Während der Befragung gab der Beschuldigte ungewollt eine weitere Straftat zu: Auf die Frage des Einzelrichters, was er mit den 140 überzähligen Tauben gemacht habe, antwortete der Tierhalter, er habe diese freigelassen. Damit ist mutmasslich der Straftatbestand des Aussetzens von Tieren erfüllt. Gleich wie das qualvolle und mutwillige Töten von Tieren wird auch ihr Aussetzen und Zurücklassen vom Tierquälereitatbestand im Sinne von Art. 26 des Tierschutzgesetzes (TSchG) erfasst.

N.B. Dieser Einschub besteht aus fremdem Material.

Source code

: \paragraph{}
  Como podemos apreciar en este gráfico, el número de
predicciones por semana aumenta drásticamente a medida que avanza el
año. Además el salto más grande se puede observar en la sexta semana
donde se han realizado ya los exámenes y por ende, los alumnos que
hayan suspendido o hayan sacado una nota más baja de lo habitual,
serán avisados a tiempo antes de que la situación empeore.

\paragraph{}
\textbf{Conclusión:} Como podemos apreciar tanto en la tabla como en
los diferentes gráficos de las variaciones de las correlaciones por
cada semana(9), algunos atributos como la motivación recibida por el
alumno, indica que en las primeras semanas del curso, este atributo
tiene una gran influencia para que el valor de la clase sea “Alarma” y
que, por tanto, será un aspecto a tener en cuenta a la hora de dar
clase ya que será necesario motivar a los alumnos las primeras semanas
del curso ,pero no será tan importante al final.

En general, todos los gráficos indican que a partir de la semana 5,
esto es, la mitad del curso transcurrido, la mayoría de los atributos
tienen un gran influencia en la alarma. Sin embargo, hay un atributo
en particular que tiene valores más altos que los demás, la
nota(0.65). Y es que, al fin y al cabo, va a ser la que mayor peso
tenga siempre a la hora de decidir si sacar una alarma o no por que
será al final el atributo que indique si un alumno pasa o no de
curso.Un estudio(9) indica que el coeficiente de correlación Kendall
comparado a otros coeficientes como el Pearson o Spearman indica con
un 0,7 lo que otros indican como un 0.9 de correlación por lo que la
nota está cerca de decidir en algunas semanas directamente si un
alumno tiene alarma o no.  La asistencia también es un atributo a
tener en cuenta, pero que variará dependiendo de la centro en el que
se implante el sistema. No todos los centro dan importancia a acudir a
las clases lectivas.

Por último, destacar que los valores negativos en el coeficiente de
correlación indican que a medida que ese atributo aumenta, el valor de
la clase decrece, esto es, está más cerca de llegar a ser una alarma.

Es handelt sich dabei um mit Freiheits- und Geldstrafe bedrohte
Vergehen. Angesichts des offensichtlich fehlenden Verantwortungsgefühls
gegenüber seinen Tauben ist im vorliegenden Fall neben einer
angemessenen Bestrafung ein verwaltungsrechtliches Tierhalteverbot zu
fordern.
Die Staatsanwaltschaft und das Veterinäramt des Kantons Zürich, das in seiner Funktion als Privatklägerschaft auftrat, forderten elf Monate Freiheitsentzug. Weil der Taubenhalter bisher ein strafrechtlich unbescholtenes Leben führte, ist die Strafe – unter Ansetzung einer Probezeit von zwei Jahren – bedingt aufzuschieben. Darüber hinaus wurde Antrag auf 4000 Franken sofort zu bezahlende Verbindungsbusse gestellt. Die Verteidigung anerkannte das Strafmass in vollem Umfang und führte dazu lediglich aus, dass der Wert, der Tieren zuzumessen ist, einem steten Wandel unterliege und nicht etwa sakrosankt sei. Der Richter folgte den Anträgen und bestätigte die geforderte Strafe; zusätzlich wurden dem Verurteilten die Verfahrenskosten auferlegt. Zur Anwendung kam nicht nur das Tierschutz-, sondern auch das Umweltschutz-, das Jagd- und das Chemikaliengesetz.
Die TIR fordert gemeinsam mit dem Schweizer Vogelschutz SVS/Birdlife Schweiz und weiteren Organisationen eine Bewilligungspflicht für Taubenhaltungen. So wird eine Kontrolle sowohl der nicht selten tierschutzwidrigen Zustände, unter denen die Tauben leben und trainiert werden, als auch weiterer Verstösse gegen die Tierschutz- und Jagdgesetzgebung überhaupt erst ermöglicht. Aktuell haben Behörden von zahlreichen dieser Haltungen, die sich oft unscheinbar in Schrebergärten oder alten Scheunen befinden, keinerlei Kenntnis.
Dass der vorliegende Fall überhaupt vor Gericht kam, ist dem sorgfältigen und ernsthaften Einsatz der Spezialabteilung Tierdelikte der Kantonspolizei Zürich und der zuständigen Staatsanwaltschaft zu verdanken. Die TIR dankt den entsprechenden Verantwortlichen, dass sie die massiven Verletzungen von Tierschutzvorschriften nicht als Kavaliersdelikt betrachtet und angemessene Massnahmen getroffen haben.